Thursday, July 18, 2024

Seeds of a Comedic Masterpiece

I had originally intended the last post to refer to both tragedy and comedy in its title and to cover two related observations concerning The Pickwick Papers. But when I got to four good paragraphs on the tragic topic, I decided to split things up and look behind the comedic mask in a second post. Here is that second post; I can’t imagine that it will run as many as four paragraphs.

I begin my second paragraph by saying that several aspects of The Pickwick Papers seem to have found their way later into A Christmas Carol. You can’t read Dickens’s first novel – or even read much about it – without realizing that the embedded story of Gabriel Grub, a misanthropic sexton who has a change of heart one Christmas Eve when he is abducted by goblins, is the odd little tune that six years later served as cantus firmus for the gloriously polyphonic and much, much, much better Christmas Carol. But other things in Pickwick remind me of A Christmas Carol, too. There’s the Christmas dinner at Mr. Wardle’s with the games and the kissing under the mistletoe, which sounds quite reminiscent of nephew Fred’s party at which the rapidly reforming Scrooge played at Twenty Questions and Topper and the plump sister in the lace tucker “were so very confidential together behind the curtains.” And there are certain turns of phrase here and there that crop up again in the Christmas novella, too, especially in the first few paragraphs of Scrooge’s tale. A fellow in debtor’s prison asks Mr. Pickwick, “Why didn’t you say at first that you was willing to come down handsome?” I suppose the last phrase (meaning to be generous, especially in buying a round of drinks) was common in Dickens’s time, but it jumped out at me as I remembered that snow and sleet “often ‘came down’ handsomely, and Scrooge never did.” The teller of one of the stories-within-the-story in Pickwick says early on, “There is nothing at all extraordinary in this story, unless you distinctly understand at the beginning, that he [the story’s central character] was not by any means of a marvelous or romantic turn.” No person having read A Christmas Carol a dozen times (in other words, a mere beginner) can read those words and not think of these: “There is no doubt that Marley was dead. This must be distinctly understood, or nothing wonderful can come of the story I am going to relate.”
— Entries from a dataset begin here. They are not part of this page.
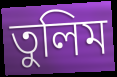
তুলিম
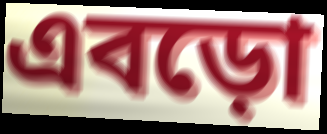
এবড়ো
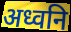
अध्वनि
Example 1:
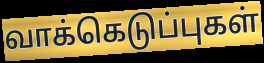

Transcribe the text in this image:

வாக்கெடுப்புகள்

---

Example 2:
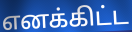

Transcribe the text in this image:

எனக்கிட்ட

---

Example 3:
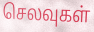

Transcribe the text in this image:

செலவுகள்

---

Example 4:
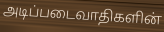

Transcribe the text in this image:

அடிப்படைவாதிகளின்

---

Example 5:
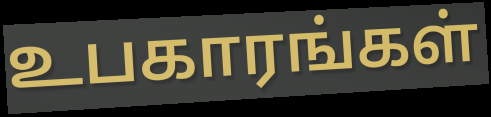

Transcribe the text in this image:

உபகாரங்கள்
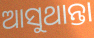
ଆସୁଥାନ୍ତା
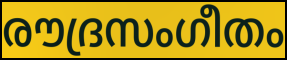
രൗദ്രസംഗീതം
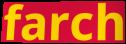
farch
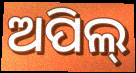
ଅପିଲ୍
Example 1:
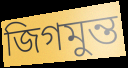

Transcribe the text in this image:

জিগমুন্ত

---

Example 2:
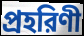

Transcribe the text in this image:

প্রহরিণী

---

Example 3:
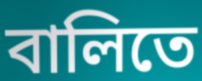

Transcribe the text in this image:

বালিতে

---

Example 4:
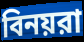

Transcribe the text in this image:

বিনয়রা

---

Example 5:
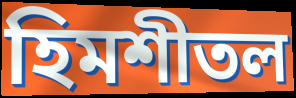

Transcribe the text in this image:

হিমশীতল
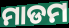
ମାଡମ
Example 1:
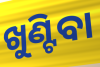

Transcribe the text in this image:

ଖୁଣ୍ଟିବା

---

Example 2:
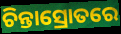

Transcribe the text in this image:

ଚିନ୍ତାସ୍ରୋତରେ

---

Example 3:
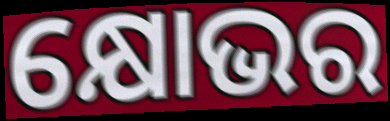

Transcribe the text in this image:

କ୍ଷୋଭର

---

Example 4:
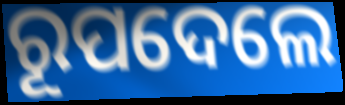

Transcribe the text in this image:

ରୂପଦେଲେ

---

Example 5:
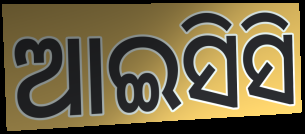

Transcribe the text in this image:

ଆଇସିସି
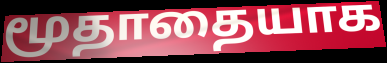
மூதாதையாக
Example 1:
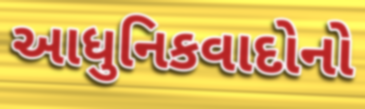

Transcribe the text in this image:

આધુનિકવાદોનો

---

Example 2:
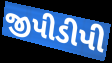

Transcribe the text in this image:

જીપીડીપી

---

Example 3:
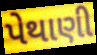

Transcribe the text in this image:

પેથાણી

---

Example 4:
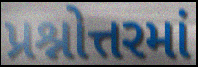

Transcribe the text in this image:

પ્રશ્નોત્તરમાં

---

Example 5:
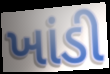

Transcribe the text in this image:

ખાંડી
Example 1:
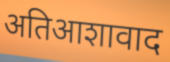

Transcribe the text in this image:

अतिआशावाद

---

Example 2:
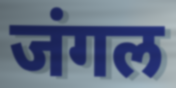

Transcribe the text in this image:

जंगल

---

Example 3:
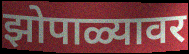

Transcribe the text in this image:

झोपाळ्यावर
Hmm. That paragraph got a little bloated. I’d better finish quickly. And I will do so by offering a theory. Dickens wrote A Christmas Carol after his first relative failure, Martin Chuzzlewit. He was in a funk and needed a new project, something wonderful and irresistible, to get both his readers and his mojo back. I believe he went back to Pickwick to think about the work that made him so popular to begin with (if offices had had water coolers in 1837, everyone would have stood around them talking about the adventures of Mr. Pickwick), realized that the story of Gabriel Grub would really shine after a good makeover, and in his rereading of that first novel caught a few choice constructions that could bear reusing. Remember, those phrases are all on the first page of A Christmas Carol, as if he were then still working to infuse inspiration into the new work. And now I have to wrap it all up or else I’ll find myself in a fourth paragraph. So I’ll bid adieu today with a recommendation of the movie The Man Who Invented Christmas. Everything in this dramatization of Dickens’s composing A Christmas Carol (other than the obviously fantastical scenes) is historically accurate. Except for the idea that he didn’t know, as he was writing, how Scrooge’s story would end. That bit of poetic license works fine in the movie, but we know that the real Dickens knew exactly where Scrooge was going from the very beginning: Gabriel Grub, after all, ended up a renewed man.